India passed special economic zone act in 2005. In India, the government has been proactive in the development of the SEZs. They have formulated policies, reviewed them occasionally and have ensured that ample facilities are provided to the developers of the SEZs as well as to the companies setting up units in the SEZs.
The government of India launched its first SEZ in 1965, in Kandla, Gujarat. The incentives and facilities offered to the units in SEZs for attracting investments into the SEZs, including foreign investment include:-
Duty free import/domestic procurement of goods for development, operation and maintenance of SEZ units.
100% Income Tax exemption on export income for SEZ units under Section 10AA of the Income Tax Act for first 5 years, 50% for next 5 years thereafter and 50% of the ploughed back export profit for next 5 years.
Single window clearance for Central and State level approvals.
Exemption from State sales tax and other levies as extended by the respective regional Governments.

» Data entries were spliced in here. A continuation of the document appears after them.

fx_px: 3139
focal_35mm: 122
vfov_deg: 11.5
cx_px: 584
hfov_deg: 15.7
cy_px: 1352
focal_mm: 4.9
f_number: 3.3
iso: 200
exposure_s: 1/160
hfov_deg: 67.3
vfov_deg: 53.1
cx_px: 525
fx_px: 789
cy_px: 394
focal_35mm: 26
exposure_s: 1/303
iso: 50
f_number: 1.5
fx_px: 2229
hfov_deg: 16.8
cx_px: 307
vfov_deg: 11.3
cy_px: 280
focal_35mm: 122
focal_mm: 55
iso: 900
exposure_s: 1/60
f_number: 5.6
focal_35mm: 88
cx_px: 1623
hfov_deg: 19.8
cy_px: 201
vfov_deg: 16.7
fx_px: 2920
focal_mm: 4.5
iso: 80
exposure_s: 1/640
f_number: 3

Exemption from customs/excise duties for development of SEZs.
Need for Ethiopia:
Ethiopia is located in south eastern side of Africa. It has a total land of 1120,000 sq Kms. It has only 7000 Sq Kms of water resources (0.6%). It has no coastal line. The monsoon is tropical. It has high plateau .It has much untapped reserves of minerals.
The land use consists of only 10% arable land, permanent crops accounting for only 0.65% .It is a country richly endowed with huge manpower and arable land. Much of its physical, human and natural resources potential are not yet exploited. Only 15 % of land mass is developed.

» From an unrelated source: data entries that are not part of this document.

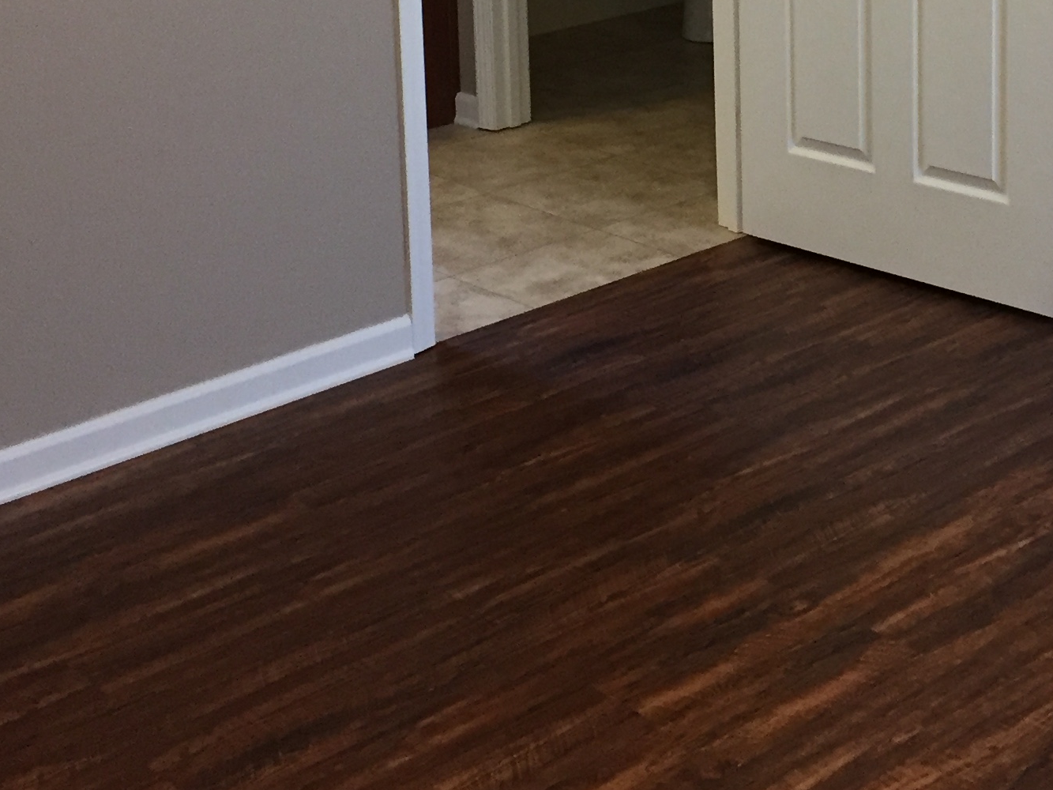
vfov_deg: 19.7
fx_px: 2160
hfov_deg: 26.8
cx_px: 869
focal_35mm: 71
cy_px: -123
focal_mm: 4.15
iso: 160
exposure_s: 1/30
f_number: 2.2
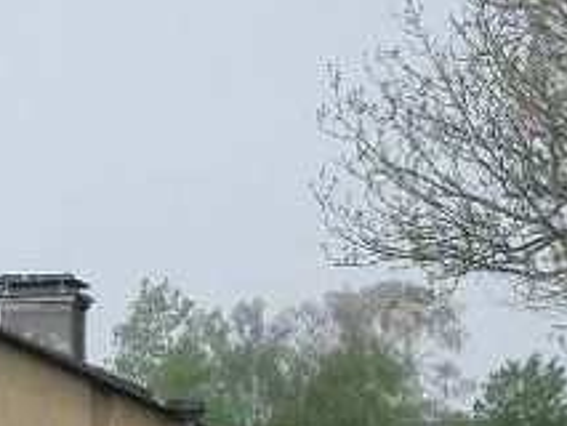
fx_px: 3098
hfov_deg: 10.2
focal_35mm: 189
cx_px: -202
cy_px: 534
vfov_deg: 7.8
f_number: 3.5
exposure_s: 1/640
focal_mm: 10.2
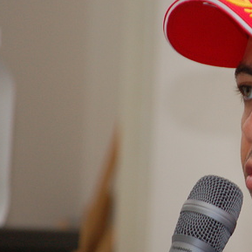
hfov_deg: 2.7
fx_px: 5246
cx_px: 289
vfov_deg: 2.8
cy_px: 137
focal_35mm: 637
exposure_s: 1/125
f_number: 5.6
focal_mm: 200
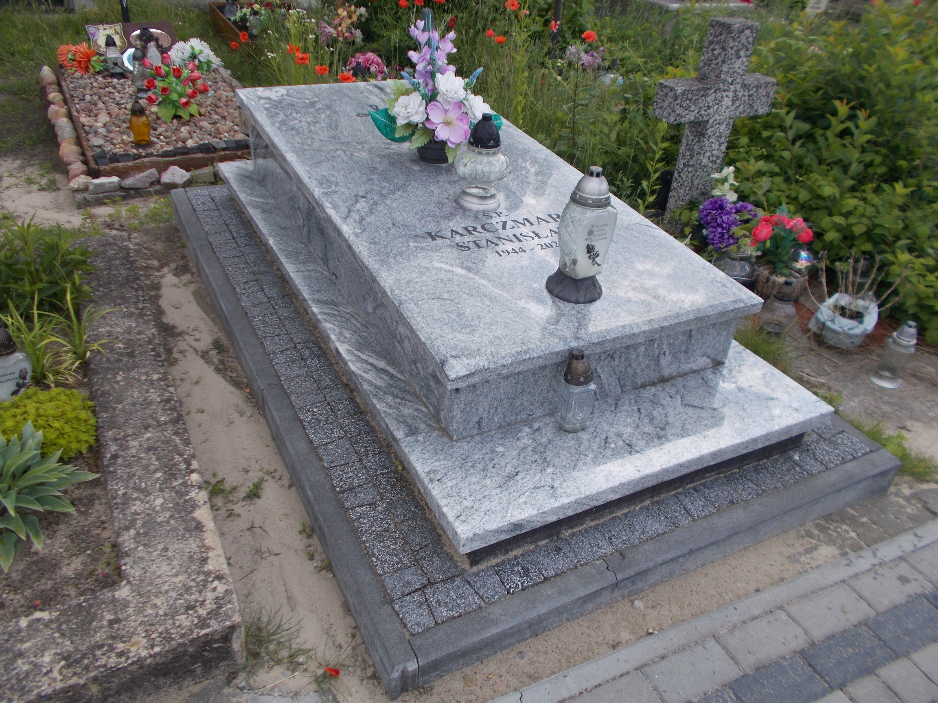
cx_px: 469
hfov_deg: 67.3
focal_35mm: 26
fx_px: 705
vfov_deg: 53.1
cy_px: 352
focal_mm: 4.6
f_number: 8
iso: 80
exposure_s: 1/80
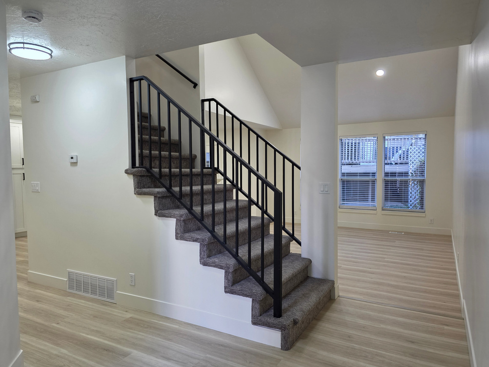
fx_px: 339
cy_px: 186
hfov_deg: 71.6
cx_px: 250
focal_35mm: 24
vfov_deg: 56.8
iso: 160
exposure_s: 1/120
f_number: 1.7
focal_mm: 6.3
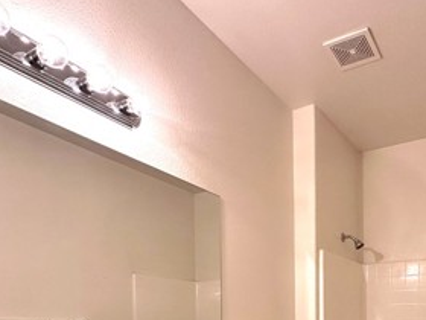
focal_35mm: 32
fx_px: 394
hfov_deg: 55.6
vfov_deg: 38.6
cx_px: 286
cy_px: 328
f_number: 2.2
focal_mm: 2.22
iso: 250
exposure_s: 1/120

The mineral resource potential is high with gold, marble, copper, iron, zinc soda ash, is yet to be exploited. The level of development of manufacturing is at its infancy. There is wide scale hunger, poverty, illiteracy followed by unemployment and untapped natural resources. The process of industrialization is very slow.
Privatisation programmes in the country:
It is only 15 years since Ethiopia began moving from a state run economy to the market economy. The government has initiated a privatization programmed since 1995/96.The privatization programme is slowly gaining momentum. There is need for an innovative programme to overcome the problems speedily. The implementation of Special Economic Zones (SEZ) in the country can be good solution to overcome the problems.
Conclusions and suggestion:
The process can be initiated on a trial basis in some backward regions and tested for its performance.
Later it can be implemented in other parts of the country, if they are convinced about the results, especially with reference to foreign exchange crisis. The entry of foreign and multinational companies solves many of its economic and to some extent social problems of the country.